*** Opening of EXERCISE DATA ***

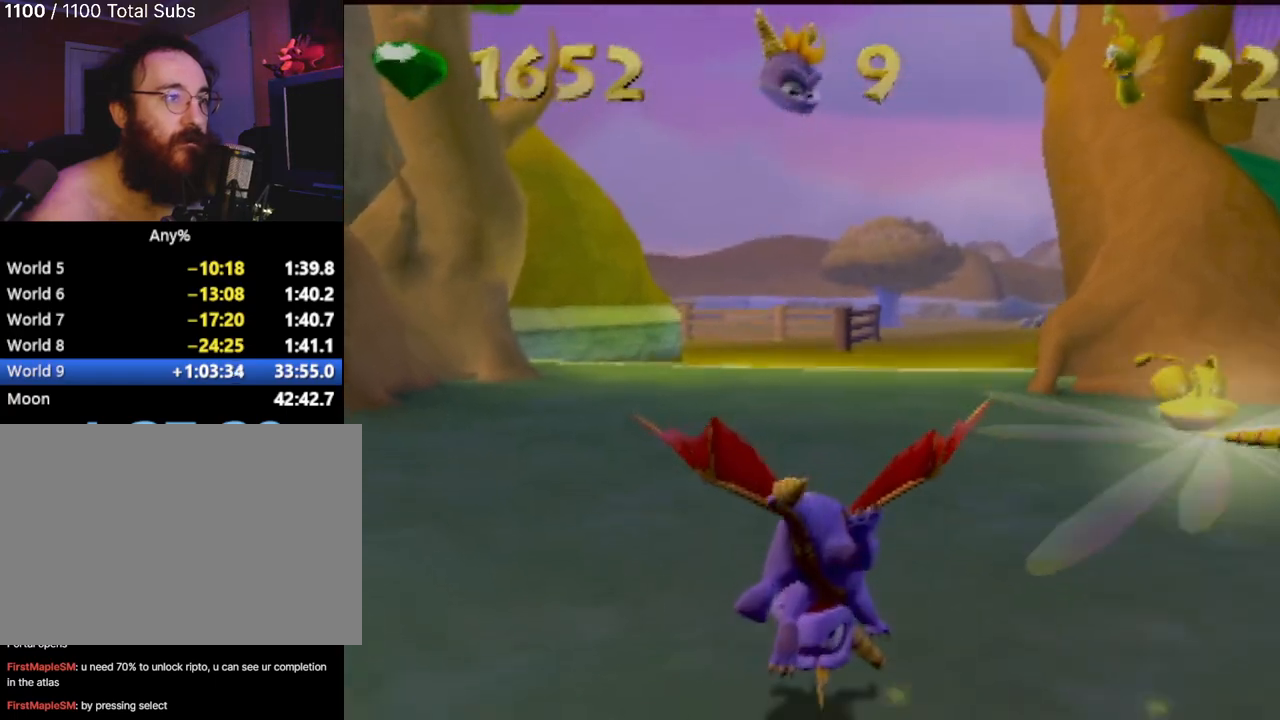
{"buttons": ["SQUARE"], "left_stick": "center", "events": []}
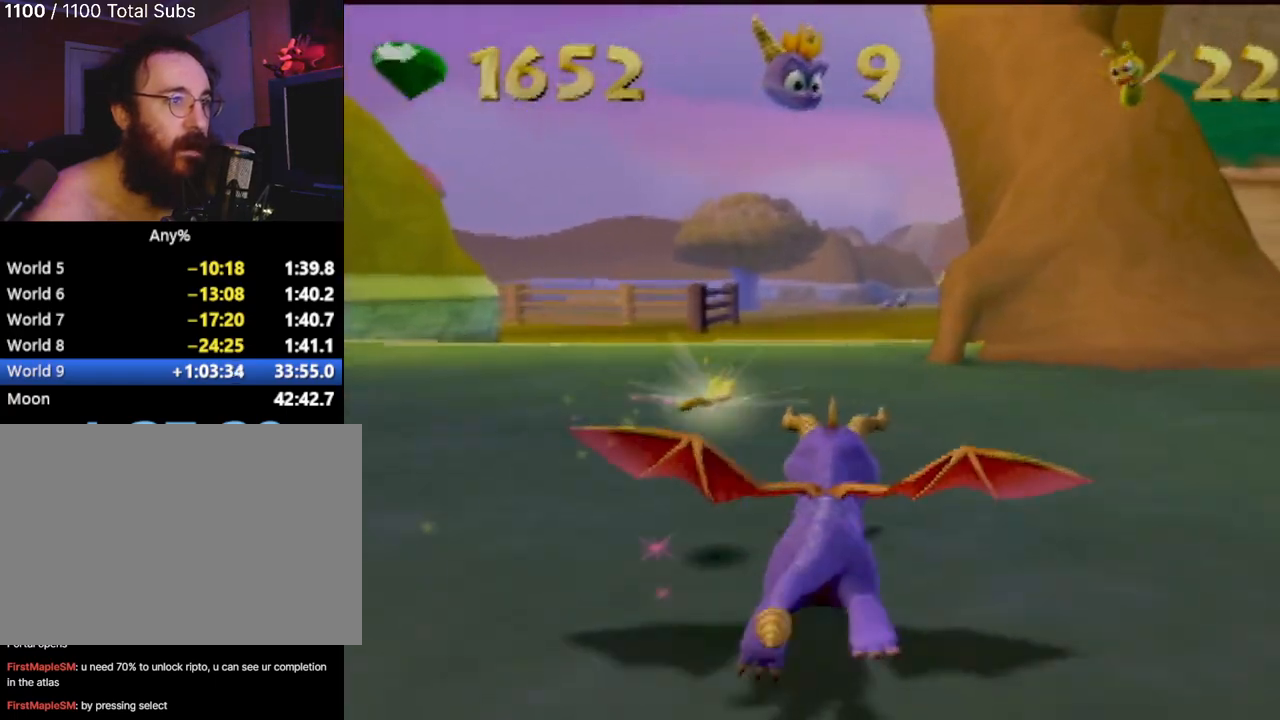
{"buttons": ["SQUARE"], "left_stick": "center", "events": []}
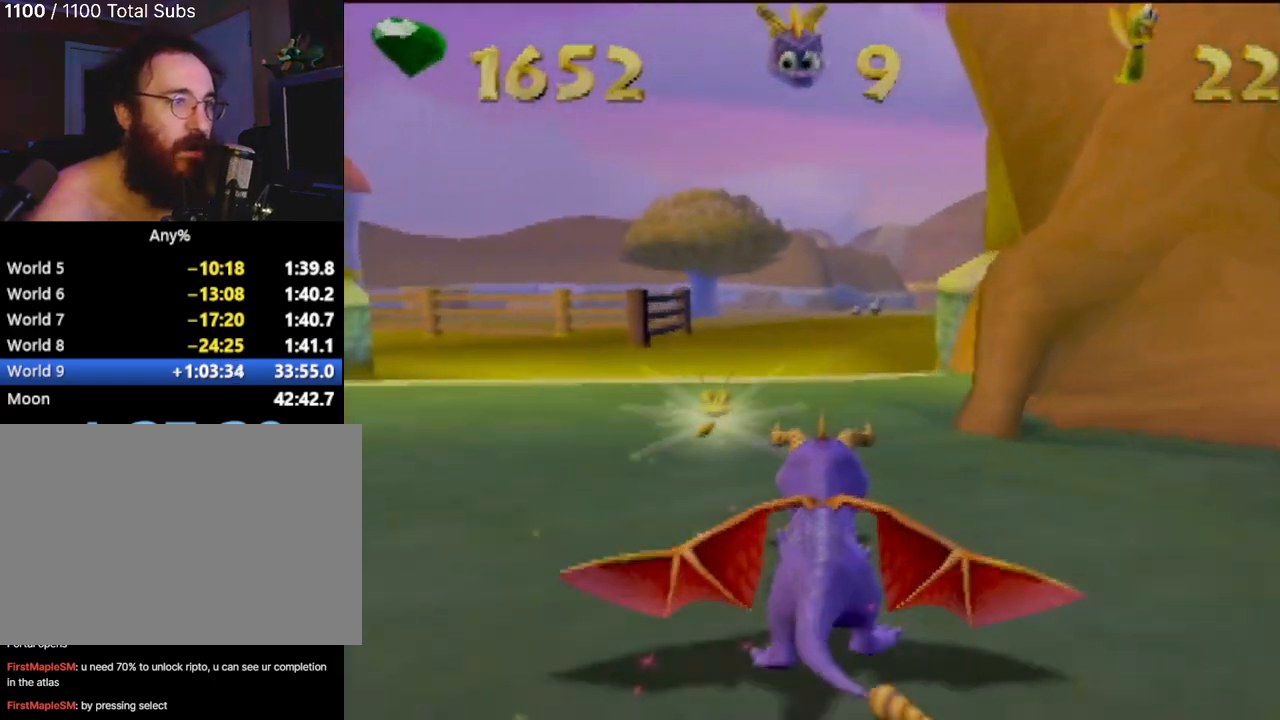
{"buttons": ["SQUARE"], "left_stick": "center", "events": []}
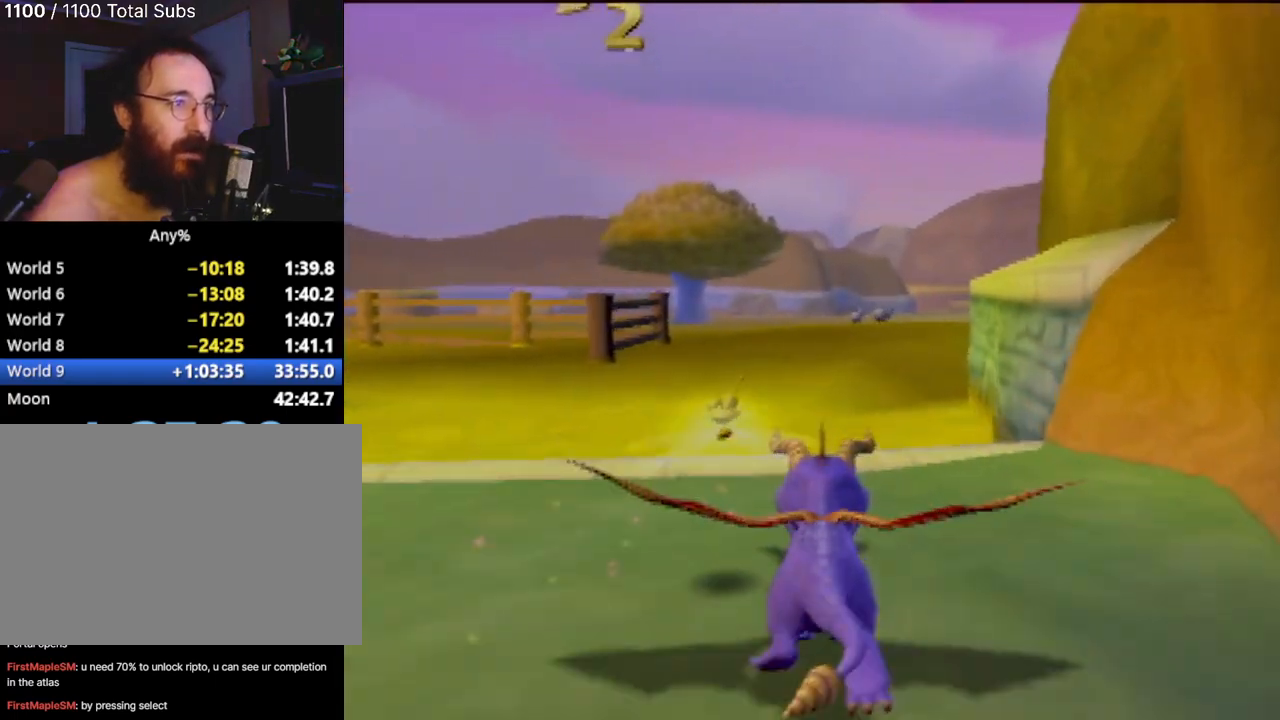
{"buttons": ["SQUARE"], "left_stick": "center", "events": [[283, "left_stick", "right"], [350, "left_stick", "center"]]}
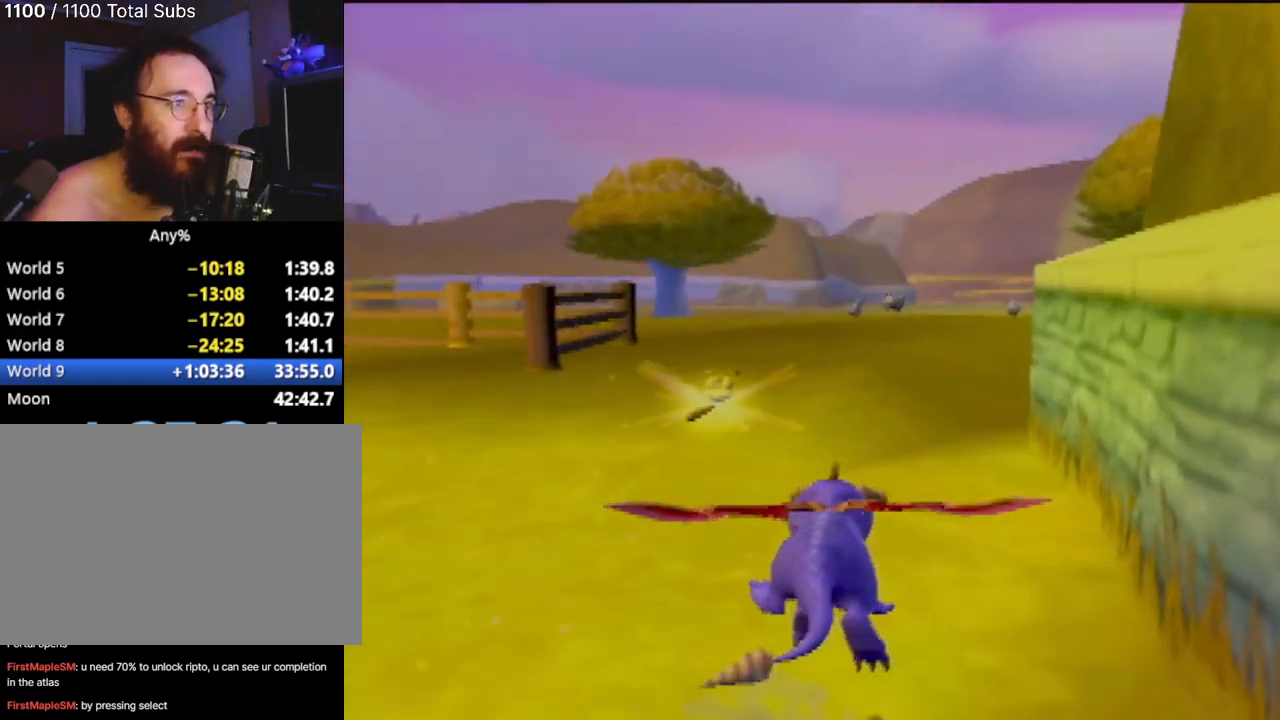
{"buttons": ["SQUARE"], "left_stick": "center", "events": [[334, "left_stick", "right"], [434, "left_stick", "center"]]}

*** Close of EXERCISE DATA ***

From the first line to the last, set down the records above exactly and skip the pictures.

EXPECTED ANSWER -
{"buttons": ["SQUARE"], "left_stick": "center", "events": []}
{"buttons": ["SQUARE"], "left_stick": "center", "events": []}
{"buttons": ["SQUARE"], "left_stick": "center", "events": []}
{"buttons": ["SQUARE"], "left_stick": "center", "events": [[283, "left_stick", "right"], [350, "left_stick", "center"]]}
{"buttons": ["SQUARE"], "left_stick": "center", "events": [[334, "left_stick", "right"], [434, "left_stick", "center"]]}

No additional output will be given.